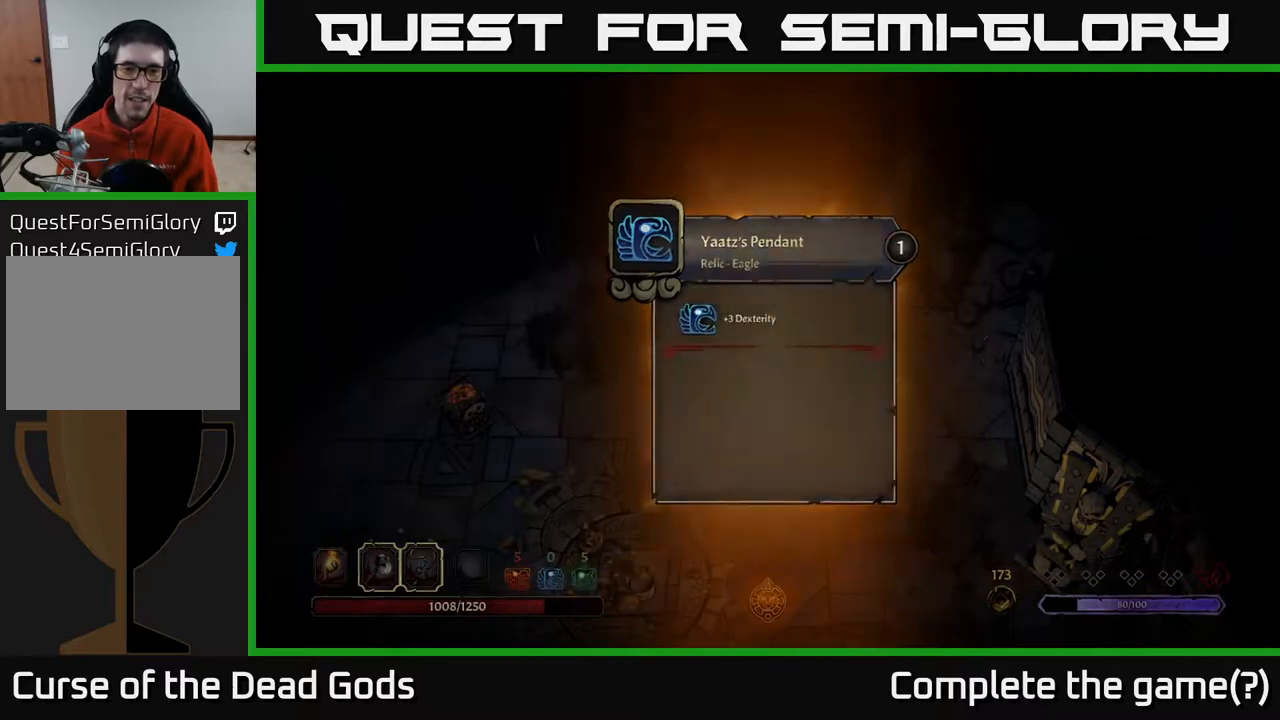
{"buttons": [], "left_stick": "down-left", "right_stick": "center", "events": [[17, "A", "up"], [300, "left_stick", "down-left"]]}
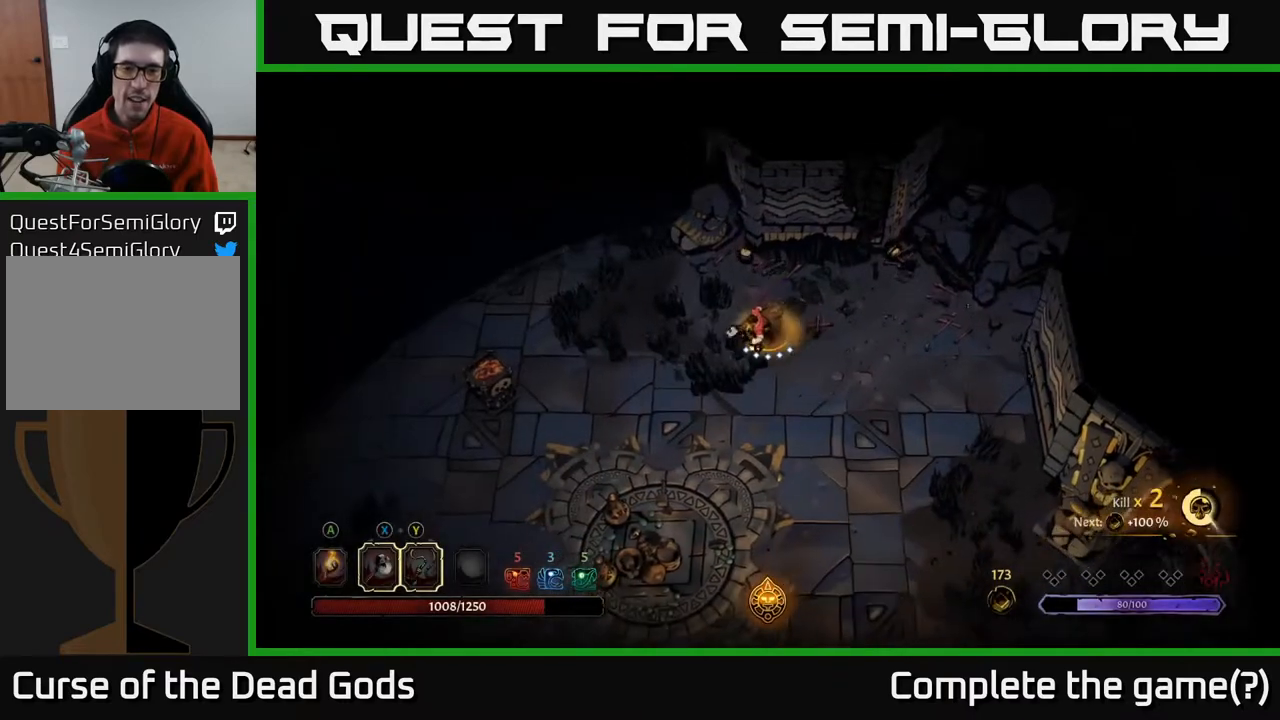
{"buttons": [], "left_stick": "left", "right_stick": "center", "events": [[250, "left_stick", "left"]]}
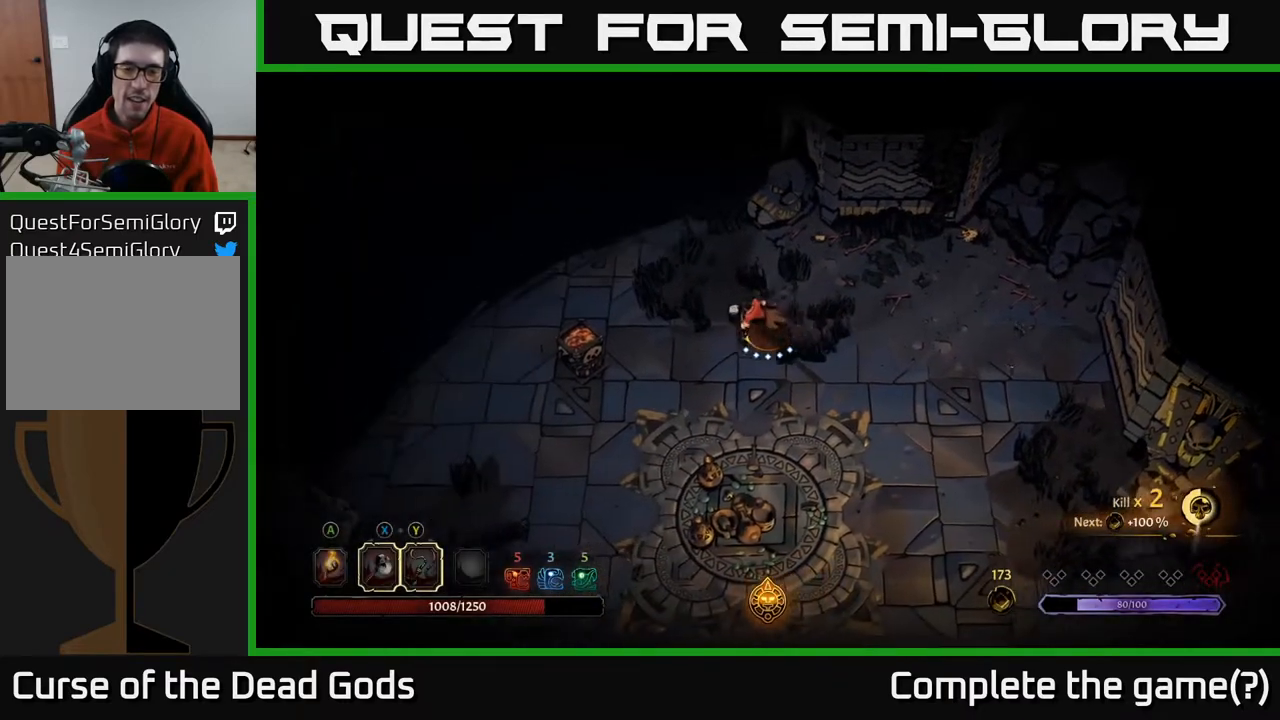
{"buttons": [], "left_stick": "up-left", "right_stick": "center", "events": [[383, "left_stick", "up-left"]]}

════

What to produce:
Reproduce the material in its entirety and word for word, without the pictures.

Problem solution:
{"buttons": [], "left_stick": "down-left", "right_stick": "center", "events": [[17, "A", "up"], [300, "left_stick", "down-left"]]}
{"buttons": [], "left_stick": "left", "right_stick": "center", "events": [[250, "left_stick", "left"]]}
{"buttons": [], "left_stick": "up-left", "right_stick": "center", "events": [[383, "left_stick", "up-left"]]}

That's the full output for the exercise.